━━━━━ Texte à lire
Il faut savoir que c’est dans le quartier d’Akihabara qu’il y a le plus de maid cafés, c’est là que c’est né d’ailleurs, et on peut y voir plein de maids dans les rues, qui tendent des flyers aux passants, qui en racolent certains,… c’est ce qui nous est arrivé, et c’est comme ça qu’on s’est retrouvées dans un café Maidreamin.

On s’est laissées conduire à l’ascenseur parce que: pourquoi pas ? c’est cocasse, c’est une expérience qu’on ne pourra vivre nulle part ailleurs, c’est un café comme un autre mais avec un petit twist ! Ma mère était quand même réticente, mais la curiosité malsaine nous a poussé dans cette cage d’ascenseur, qu’on a partagé avec trois autres hommes. Les portes se sont ouvertes, on a tout de suite aperçu des femmes à une table, ça nous a un peu rassurées.
━━━━━━━━━━
▶ **Consignes**
Citez intégralement, sans rien modifier, le texte ci-dessus sur la visite d'un maid café à Akihabara.
━━━━━ Données disponibles
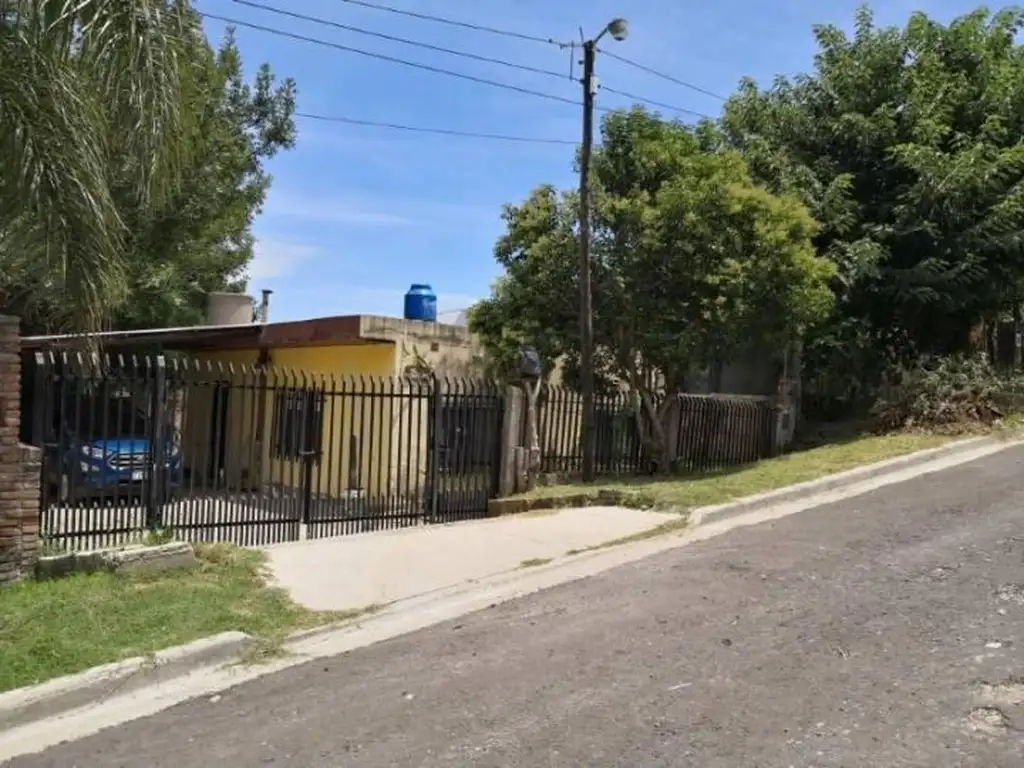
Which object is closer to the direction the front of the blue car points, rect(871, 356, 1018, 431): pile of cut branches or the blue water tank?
the pile of cut branches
━━━━━━━━━━
▶ **Réponse**
Il faut savoir que c’est dans le quartier d’Akihabara qu’il y a le plus de maid cafés, c’est là que c’est né d’ailleurs, et on peut y voir plein de maids dans les rues, qui tendent des flyers aux passants, qui en racolent certains,… c’est ce qui nous est arrivé, et c’est comme ça qu’on s’est retrouvées dans un café Maidreamin.

On s’est laissées conduire à l’ascenseur parce que: pourquoi pas ? c’est cocasse, c’est une expérience qu’on ne pourra vivre nulle part ailleurs, c’est un café comme un autre mais avec un petit twist ! Ma mère était quand même réticente, mais la curiosité malsaine nous a poussé dans cette cage d’ascenseur, qu’on a partagé avec trois autres hommes. Les portes se sont ouvertes, on a tout de suite aperçu des femmes à une table, ça nous a un peu rassurées.